Data to use below:

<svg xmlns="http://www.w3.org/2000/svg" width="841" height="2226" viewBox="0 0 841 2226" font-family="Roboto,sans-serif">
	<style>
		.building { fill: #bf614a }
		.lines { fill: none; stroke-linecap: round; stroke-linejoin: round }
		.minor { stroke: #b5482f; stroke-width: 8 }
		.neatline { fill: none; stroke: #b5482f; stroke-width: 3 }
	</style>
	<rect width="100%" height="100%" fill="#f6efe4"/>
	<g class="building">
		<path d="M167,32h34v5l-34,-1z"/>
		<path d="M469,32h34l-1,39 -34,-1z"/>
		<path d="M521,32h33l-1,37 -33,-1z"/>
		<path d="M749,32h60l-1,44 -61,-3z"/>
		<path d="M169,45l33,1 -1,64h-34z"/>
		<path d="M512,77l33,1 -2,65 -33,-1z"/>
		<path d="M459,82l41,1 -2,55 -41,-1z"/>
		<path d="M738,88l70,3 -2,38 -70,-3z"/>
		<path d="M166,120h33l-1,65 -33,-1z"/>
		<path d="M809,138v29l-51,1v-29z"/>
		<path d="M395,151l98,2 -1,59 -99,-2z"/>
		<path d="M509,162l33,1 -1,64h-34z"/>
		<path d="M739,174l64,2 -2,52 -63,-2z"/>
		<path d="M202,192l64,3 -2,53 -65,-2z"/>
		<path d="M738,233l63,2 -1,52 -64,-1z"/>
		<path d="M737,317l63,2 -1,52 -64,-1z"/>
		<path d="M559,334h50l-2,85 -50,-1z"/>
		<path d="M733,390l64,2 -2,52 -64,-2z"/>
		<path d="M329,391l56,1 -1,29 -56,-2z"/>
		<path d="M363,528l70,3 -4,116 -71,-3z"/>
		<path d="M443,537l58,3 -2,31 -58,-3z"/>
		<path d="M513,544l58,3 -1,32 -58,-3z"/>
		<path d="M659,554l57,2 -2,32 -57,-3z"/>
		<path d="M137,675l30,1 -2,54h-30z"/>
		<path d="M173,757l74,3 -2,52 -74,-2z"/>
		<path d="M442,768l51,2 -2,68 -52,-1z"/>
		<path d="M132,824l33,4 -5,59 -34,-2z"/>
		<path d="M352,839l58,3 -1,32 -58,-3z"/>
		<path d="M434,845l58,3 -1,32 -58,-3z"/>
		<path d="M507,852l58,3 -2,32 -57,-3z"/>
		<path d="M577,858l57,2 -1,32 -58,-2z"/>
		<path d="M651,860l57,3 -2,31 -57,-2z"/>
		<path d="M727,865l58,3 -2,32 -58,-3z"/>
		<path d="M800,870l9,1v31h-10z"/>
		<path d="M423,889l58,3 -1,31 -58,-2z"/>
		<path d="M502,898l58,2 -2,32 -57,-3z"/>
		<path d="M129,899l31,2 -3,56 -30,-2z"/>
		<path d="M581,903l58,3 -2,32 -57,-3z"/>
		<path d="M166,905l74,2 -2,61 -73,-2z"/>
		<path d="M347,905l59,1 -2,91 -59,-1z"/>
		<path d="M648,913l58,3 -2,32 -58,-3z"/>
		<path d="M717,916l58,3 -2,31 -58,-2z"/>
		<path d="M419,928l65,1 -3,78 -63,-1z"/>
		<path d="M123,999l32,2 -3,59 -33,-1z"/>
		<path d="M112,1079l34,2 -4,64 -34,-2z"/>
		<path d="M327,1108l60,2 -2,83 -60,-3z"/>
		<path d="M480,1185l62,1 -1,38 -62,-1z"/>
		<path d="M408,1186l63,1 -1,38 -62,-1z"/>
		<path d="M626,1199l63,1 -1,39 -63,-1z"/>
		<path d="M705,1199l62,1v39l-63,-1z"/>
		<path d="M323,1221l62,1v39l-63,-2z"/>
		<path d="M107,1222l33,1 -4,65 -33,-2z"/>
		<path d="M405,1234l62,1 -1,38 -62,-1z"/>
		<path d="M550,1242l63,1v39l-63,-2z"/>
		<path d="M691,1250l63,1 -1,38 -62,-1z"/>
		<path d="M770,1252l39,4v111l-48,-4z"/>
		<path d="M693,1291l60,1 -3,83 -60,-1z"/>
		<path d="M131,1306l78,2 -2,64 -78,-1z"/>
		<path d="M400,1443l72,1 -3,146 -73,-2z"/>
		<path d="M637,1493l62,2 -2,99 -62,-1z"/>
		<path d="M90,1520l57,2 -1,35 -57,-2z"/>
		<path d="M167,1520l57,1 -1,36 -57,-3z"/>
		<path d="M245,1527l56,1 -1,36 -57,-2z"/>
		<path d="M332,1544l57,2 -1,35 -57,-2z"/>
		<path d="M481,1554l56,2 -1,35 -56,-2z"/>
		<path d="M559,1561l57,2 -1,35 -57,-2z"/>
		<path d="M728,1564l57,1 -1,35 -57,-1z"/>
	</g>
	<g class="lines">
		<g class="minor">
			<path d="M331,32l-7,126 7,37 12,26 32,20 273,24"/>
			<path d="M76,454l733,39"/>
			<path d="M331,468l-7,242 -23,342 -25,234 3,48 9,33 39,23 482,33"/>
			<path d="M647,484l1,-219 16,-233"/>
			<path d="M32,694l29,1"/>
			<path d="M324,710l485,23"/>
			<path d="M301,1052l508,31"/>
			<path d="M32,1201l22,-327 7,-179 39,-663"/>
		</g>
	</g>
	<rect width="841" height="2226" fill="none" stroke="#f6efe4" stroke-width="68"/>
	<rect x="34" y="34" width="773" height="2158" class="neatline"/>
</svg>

End of Data to use.
Data to use below:

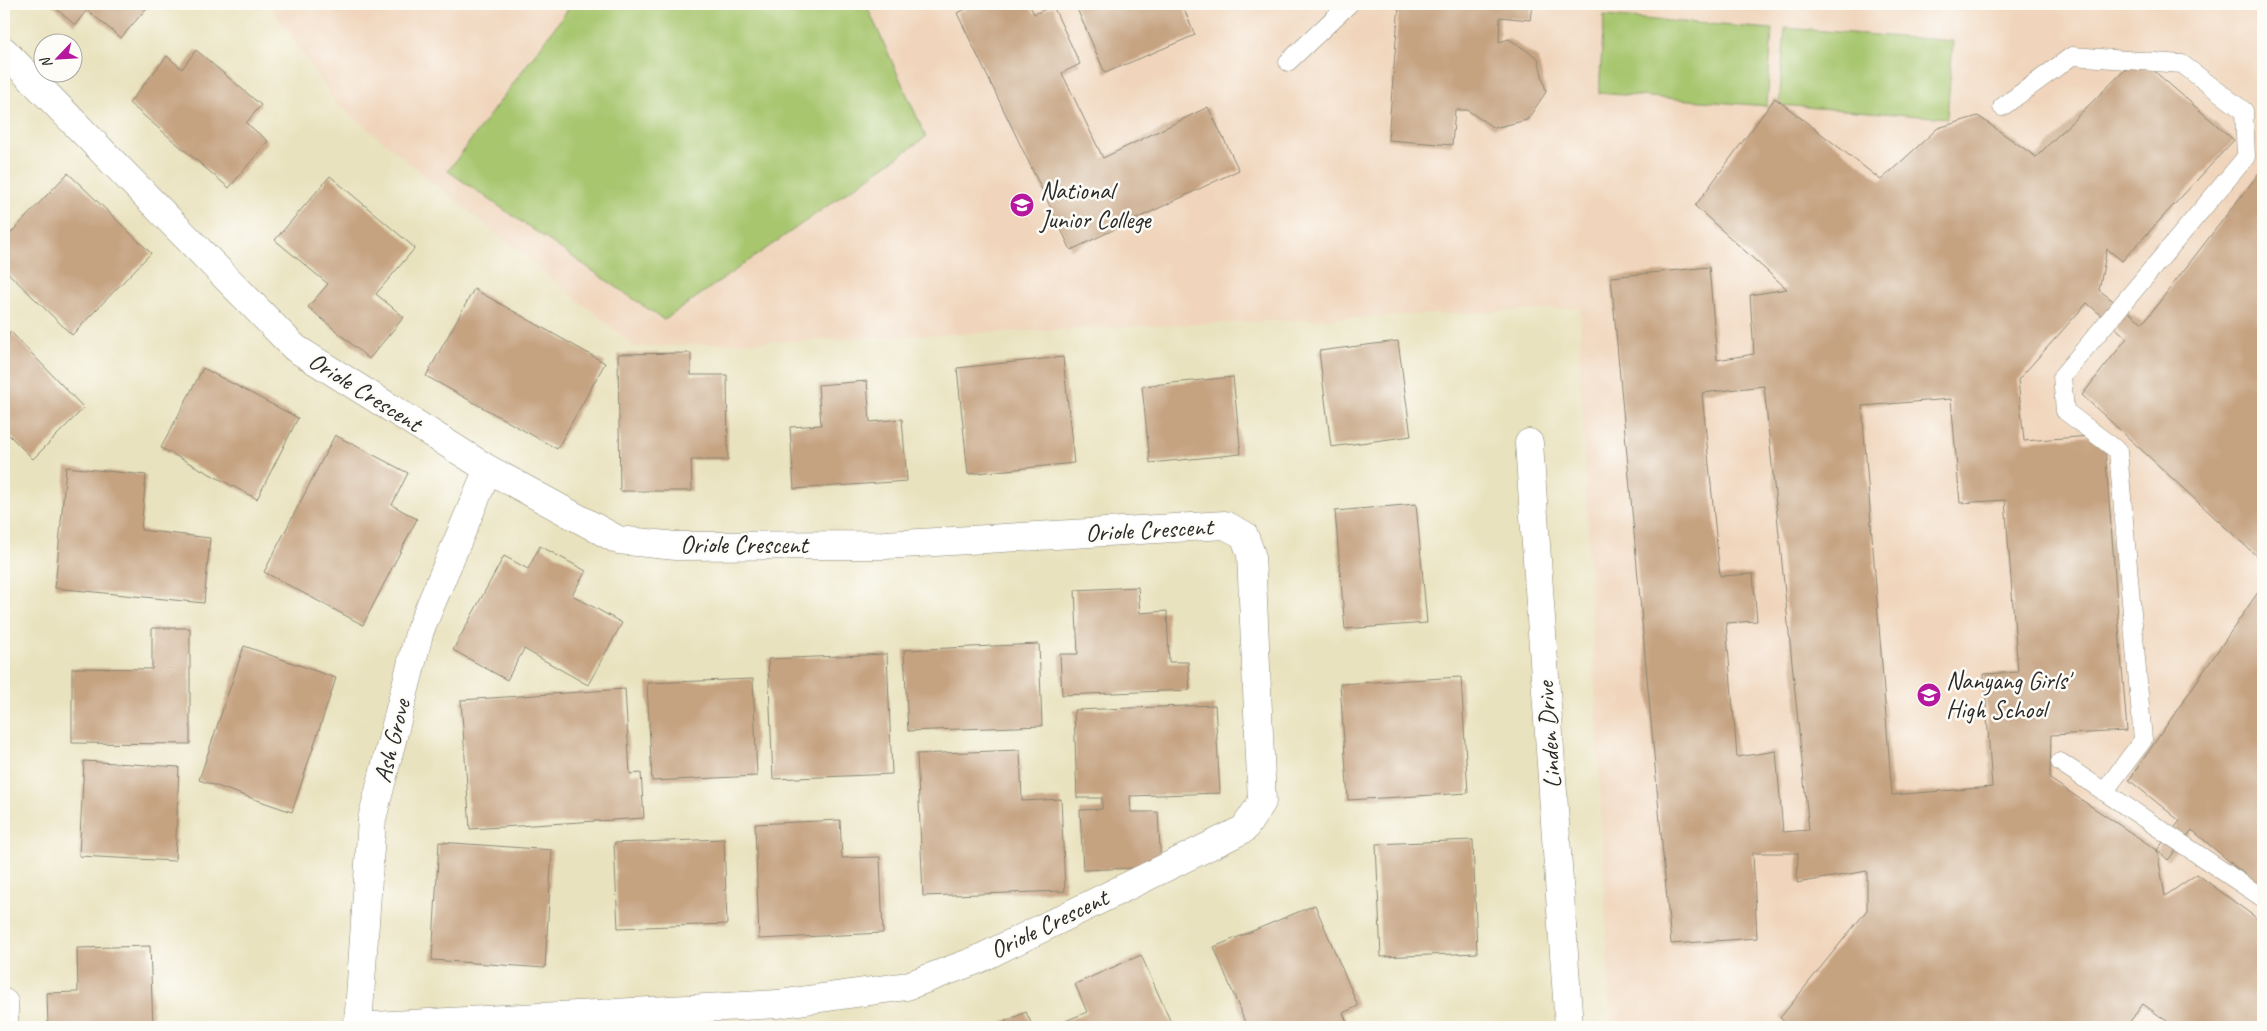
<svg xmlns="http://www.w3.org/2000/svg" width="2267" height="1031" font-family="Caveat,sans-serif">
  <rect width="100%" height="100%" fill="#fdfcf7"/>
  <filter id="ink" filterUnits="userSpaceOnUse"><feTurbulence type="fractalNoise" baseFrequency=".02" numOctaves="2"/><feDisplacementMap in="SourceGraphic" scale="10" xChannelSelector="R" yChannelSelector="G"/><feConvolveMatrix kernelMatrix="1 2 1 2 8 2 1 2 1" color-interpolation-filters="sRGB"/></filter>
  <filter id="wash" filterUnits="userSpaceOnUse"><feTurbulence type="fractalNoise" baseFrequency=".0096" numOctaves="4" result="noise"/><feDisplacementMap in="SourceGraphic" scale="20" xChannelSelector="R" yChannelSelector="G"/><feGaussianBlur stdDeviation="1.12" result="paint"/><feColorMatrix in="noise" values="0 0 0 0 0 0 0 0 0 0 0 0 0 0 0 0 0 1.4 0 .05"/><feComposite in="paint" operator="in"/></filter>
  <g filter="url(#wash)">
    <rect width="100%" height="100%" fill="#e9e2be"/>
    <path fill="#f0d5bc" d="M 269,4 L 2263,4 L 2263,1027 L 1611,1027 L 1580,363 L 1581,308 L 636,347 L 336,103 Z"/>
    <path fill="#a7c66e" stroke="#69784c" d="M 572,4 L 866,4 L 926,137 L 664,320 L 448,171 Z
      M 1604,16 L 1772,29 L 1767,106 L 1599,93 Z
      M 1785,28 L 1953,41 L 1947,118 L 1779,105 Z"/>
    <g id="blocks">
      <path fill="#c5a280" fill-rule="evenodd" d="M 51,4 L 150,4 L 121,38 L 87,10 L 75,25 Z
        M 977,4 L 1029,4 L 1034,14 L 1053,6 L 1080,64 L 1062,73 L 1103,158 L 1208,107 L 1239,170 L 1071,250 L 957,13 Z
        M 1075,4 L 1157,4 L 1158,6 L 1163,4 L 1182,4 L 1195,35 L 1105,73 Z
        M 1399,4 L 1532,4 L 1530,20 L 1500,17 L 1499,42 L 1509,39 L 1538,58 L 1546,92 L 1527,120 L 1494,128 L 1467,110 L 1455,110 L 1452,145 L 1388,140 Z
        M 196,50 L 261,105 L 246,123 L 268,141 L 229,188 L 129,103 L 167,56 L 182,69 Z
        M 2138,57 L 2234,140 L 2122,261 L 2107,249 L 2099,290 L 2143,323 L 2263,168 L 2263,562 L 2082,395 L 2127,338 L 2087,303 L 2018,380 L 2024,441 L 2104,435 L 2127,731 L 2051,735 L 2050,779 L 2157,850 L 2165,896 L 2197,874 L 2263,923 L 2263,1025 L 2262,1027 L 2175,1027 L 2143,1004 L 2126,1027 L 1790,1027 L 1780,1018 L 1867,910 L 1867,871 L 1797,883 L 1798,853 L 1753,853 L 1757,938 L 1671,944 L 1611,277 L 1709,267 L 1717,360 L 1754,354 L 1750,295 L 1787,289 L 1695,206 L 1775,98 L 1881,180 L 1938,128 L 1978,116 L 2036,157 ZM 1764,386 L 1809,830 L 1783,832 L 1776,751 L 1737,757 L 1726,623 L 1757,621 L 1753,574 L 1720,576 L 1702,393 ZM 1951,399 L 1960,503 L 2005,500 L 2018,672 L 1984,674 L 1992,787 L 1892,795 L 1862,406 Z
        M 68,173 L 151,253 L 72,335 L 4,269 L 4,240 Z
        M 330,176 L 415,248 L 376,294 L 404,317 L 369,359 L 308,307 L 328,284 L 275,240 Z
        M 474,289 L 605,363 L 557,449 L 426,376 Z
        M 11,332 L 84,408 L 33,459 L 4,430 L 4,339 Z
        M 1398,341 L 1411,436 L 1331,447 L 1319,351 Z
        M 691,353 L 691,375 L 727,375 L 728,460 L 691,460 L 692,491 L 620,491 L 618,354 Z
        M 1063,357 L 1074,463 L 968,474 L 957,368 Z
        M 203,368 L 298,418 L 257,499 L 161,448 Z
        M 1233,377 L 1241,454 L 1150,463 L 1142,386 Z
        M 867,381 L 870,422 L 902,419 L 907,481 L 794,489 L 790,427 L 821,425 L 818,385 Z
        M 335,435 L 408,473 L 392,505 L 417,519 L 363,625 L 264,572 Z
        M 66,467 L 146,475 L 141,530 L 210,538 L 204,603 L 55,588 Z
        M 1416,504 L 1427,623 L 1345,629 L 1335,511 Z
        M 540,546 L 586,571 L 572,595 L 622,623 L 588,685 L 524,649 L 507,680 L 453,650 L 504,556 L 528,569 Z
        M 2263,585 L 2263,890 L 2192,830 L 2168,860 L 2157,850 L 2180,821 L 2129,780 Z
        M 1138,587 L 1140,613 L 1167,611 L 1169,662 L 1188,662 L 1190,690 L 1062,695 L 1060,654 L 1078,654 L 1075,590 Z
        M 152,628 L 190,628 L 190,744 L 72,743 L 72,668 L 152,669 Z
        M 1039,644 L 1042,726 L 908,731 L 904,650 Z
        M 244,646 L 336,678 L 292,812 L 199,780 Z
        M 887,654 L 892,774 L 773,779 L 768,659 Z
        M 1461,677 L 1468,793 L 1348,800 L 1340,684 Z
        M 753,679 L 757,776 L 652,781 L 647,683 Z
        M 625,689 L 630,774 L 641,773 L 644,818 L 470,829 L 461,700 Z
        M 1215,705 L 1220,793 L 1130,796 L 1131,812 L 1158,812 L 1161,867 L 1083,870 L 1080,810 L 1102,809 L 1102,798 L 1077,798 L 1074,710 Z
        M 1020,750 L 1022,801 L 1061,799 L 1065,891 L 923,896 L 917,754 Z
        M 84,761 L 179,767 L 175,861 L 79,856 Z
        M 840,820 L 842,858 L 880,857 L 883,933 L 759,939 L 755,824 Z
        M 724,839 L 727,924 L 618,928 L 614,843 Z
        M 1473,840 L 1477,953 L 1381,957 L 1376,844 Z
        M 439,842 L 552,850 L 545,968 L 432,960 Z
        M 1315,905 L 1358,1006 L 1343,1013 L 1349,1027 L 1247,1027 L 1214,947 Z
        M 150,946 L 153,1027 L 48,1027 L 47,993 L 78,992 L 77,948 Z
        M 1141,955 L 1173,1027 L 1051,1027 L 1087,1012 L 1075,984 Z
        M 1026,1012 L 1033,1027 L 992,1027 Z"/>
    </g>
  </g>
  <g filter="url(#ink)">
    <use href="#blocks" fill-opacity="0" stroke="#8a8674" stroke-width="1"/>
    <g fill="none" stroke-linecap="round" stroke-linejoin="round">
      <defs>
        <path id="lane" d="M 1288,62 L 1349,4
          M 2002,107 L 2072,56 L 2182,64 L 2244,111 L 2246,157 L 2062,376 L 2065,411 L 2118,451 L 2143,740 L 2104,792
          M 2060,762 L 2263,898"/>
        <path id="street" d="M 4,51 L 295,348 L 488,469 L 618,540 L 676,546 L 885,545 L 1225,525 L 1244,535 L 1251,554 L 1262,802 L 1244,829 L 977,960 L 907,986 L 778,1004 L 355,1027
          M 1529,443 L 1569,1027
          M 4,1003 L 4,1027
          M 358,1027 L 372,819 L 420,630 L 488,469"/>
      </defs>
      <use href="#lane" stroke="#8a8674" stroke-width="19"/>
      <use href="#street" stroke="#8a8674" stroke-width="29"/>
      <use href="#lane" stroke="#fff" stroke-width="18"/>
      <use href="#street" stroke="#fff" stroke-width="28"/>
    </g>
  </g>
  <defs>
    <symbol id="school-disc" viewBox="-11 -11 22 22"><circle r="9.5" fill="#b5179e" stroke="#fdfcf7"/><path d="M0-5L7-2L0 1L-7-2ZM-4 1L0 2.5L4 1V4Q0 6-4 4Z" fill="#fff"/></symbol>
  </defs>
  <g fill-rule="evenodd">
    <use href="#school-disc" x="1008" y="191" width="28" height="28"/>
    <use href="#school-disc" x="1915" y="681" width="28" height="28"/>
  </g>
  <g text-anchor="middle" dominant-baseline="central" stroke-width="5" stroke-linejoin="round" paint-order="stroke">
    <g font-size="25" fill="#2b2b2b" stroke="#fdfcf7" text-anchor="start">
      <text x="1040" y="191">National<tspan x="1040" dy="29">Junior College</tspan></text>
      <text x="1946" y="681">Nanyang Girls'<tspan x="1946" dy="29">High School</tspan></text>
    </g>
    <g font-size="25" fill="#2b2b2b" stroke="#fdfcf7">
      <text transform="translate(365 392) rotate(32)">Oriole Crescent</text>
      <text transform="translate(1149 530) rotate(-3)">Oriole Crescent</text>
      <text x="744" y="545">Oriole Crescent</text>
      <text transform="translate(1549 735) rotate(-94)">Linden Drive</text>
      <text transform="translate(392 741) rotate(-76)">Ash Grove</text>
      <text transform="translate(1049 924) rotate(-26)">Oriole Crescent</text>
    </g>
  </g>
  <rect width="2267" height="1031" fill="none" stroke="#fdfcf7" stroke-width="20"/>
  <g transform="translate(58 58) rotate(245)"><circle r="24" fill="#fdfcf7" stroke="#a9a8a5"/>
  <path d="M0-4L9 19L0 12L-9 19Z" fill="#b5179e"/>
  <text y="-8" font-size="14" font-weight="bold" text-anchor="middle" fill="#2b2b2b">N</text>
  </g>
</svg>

End of Data to use.

What the task requires ::
Count up every line above that has the word "lines" in it; answer with the number alone.

Task output ::
2